Une nouvelle audience sur le fond concernant ces travaux aura donc lieu d'ici la fin de l'année 2022.
"Il existe un doute sérieux quant à la légalité de la décision de permettre la poursuite des travaux, notamment le remblayage du bloc 15 et l'achèvement de certaines barrières de confinement des galeries de la mine", a argumenté le tribunal administratif dans un communiqué.
A proximité de la nappe phréatique d'Alsace, la plus importante d'Europe, cette ancienne mine de potasse, dont les galeries s'affaissent petit à petit, compte encore, à 550 mètres sous terre, quelque 42.000 tonnes de déchets industriels dangereux (amiante, arsenic...) mais non radioactifs, enfouis au tournant des années 2000.
Arguant de la détérioration de l'état de la mine, la préfecture du Haut-Rhin avait autorisé en janvier le lancement de travaux préparatoires à la fermeture, bien qu'un contentieux sur le fond soit toujours en cours quant au stockage définitif ou non des déchets.

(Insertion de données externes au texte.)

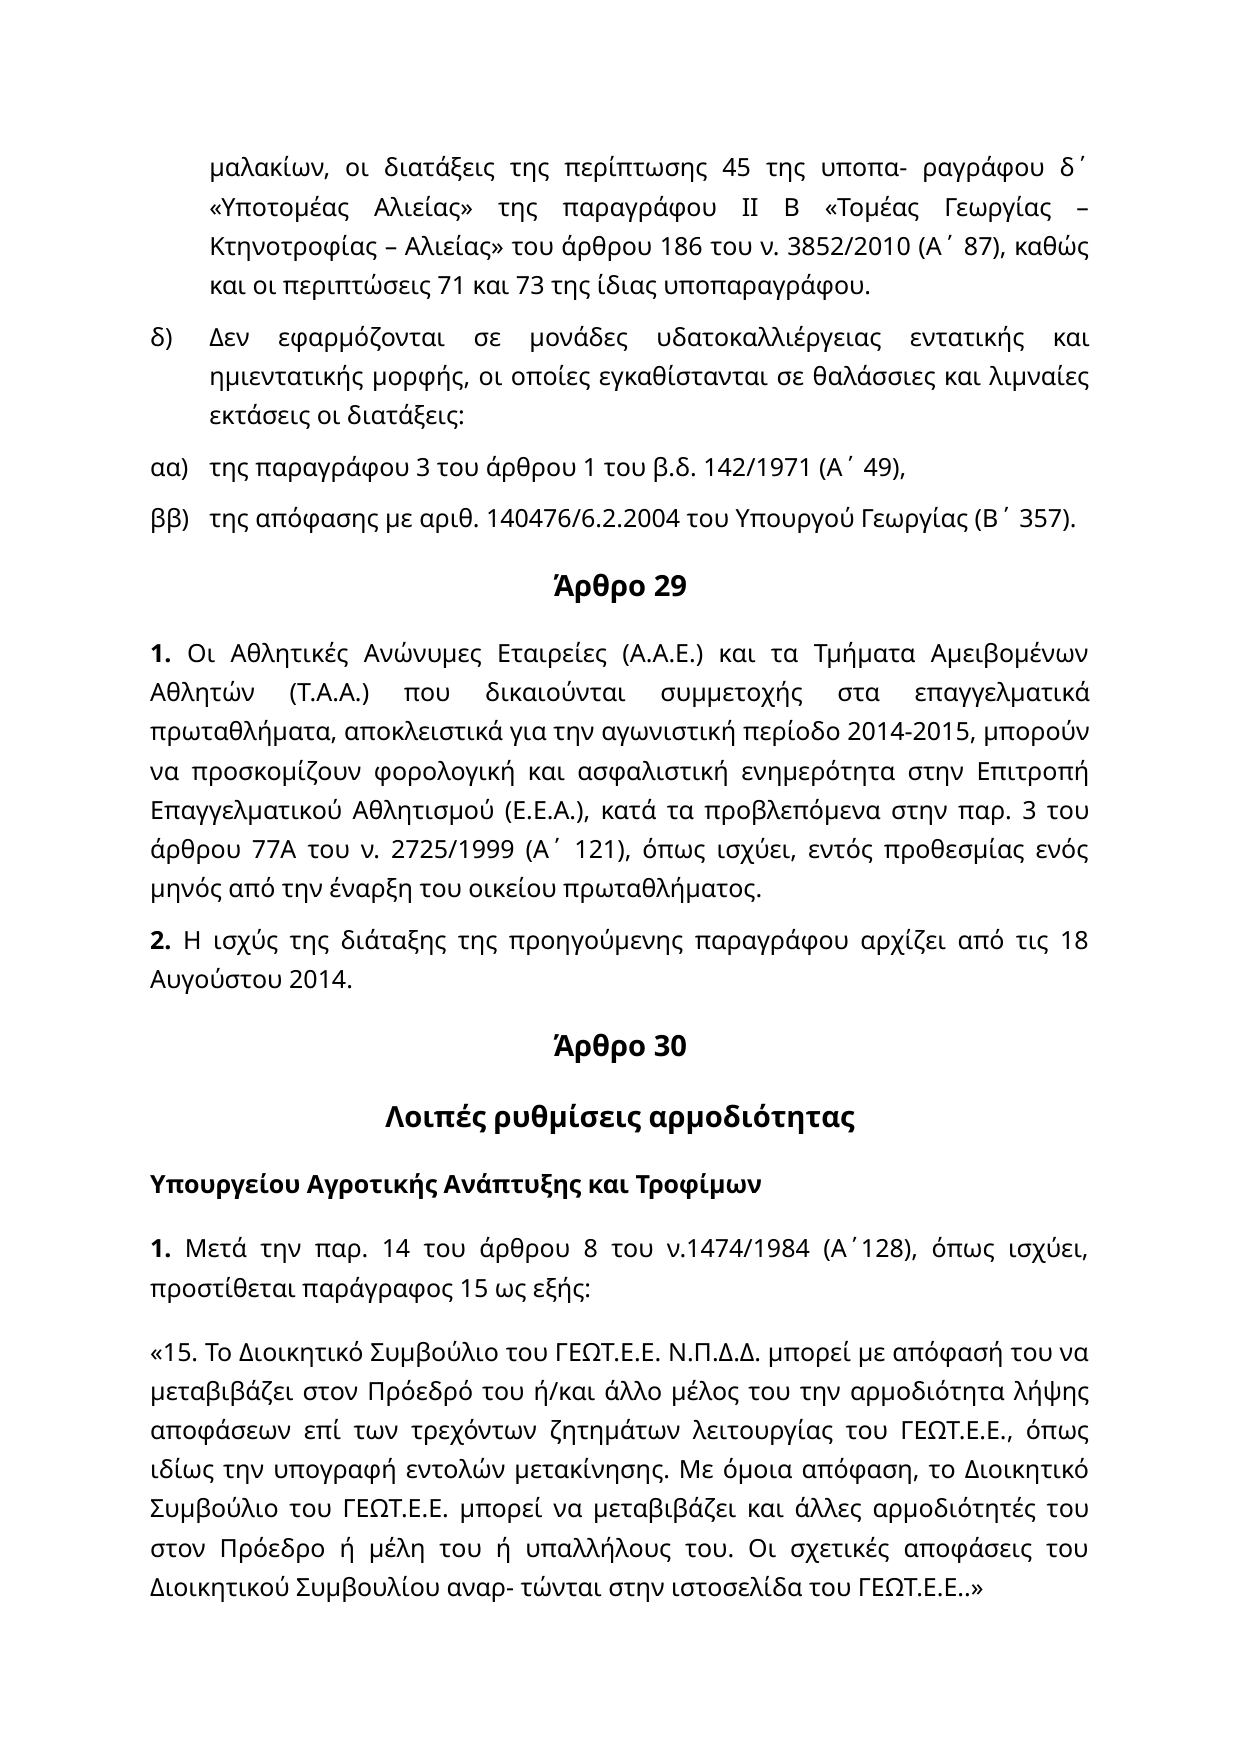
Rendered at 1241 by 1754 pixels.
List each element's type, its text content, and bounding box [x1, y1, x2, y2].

- "Protection de la nappe phréatique" -
Ces travaux débutés le 10 mai, confiés au groupe BTP Bouygues, portent sur la construction de bouchons en béton imperméables. Puis en juin était prévu le remblayage définitif du "bloc 15", où s'était produit en 2002 un incendie qui a mis une fin abrupte à l'ajout de nouveaux déchets.
Depuis cette date, le devenir de Stocamine, censé à l'origine demeurer un stockage non définitif, est source de désaccords et d'incertitudes.
Après avoir beaucoup tergiversé, l’État, en la personne de la ministre de l'époque Barbara Pompili, avait tranché en janvier 2021 en faveur d'un enfouissement définitif des déchets restants.
Mais la justice administrative a annulé en octobre dernier l'arrêté préfectoral, à la grande satisfaction des collectivités et défenseurs de l'environnement réclamant qu'un maximum de déchets soient retirés tant que les galeries sont accessibles.
Un nouvel arrêté doit encore être pris après un avis de l'Autorité environnementale et une enquête publique.
"Cela fait deux fois qu'on remporte la bataille contre l’État, mais on est loin d'avoir remporté ce qu'on veut, à savoir le déstockage de tous les déchets pour la protection de la nappe phréatique", a réagi auprès de l'AFP Me François Zind, avocat d'Alsace Nature.
- "Il faut confiner" -
De son côté, la CEA s'est dite "satisfaite" de la décision du tribunal administratif. En attendant la décision sur le fond, "la proposition de compromis de la Collectivité européenne d'Alsace (confinement des galeries en mauvais état et du bloc 15 et retrait du plus de déchets possible, NDLR) tient toujours", a-t-elle souligné dans un communiqué, espérant "pouvoir avancer positivement dans la résolution de ce dossier" avec l'arrivée d'Amélie de Montchalin comme ministre de la Transition écologique.
Les Mines de potasse d'Alsace (MDPA), exploitant de Stocamine, n'ont pour leur part pas souhaité commenter cette décision de justice, qu'elles "mettront en œuvre".
Lors de l'audience jeudi dernier devant le tribunal administratif, Céline Schumpp, liquidatrice amiable de MDPA, avait affirmé ne pas être "dans la précipitation, mais dans la sécurité", car "la mine se ferme et si on veut mettre en sécurité la nappe phréatique, il faut confiner".
Stocamine est toujours également l'objet d'une enquête pénale concernant la nature exacte des déchets enfouis. L'incendie de 2002 avait mis deux mois à être complètement éteint. Pourtant, la règlementation interdisait normalement d'entreposer tout "produit inflammable" sur le site.
Par ailleurs, un rapport d'enquête publique de 2016 notait que le remplissage des galeries de Stocamine par l'eau de la nappe phréatique d'Alsace était "inéluctable", dans un délai de 70 à 300 ans.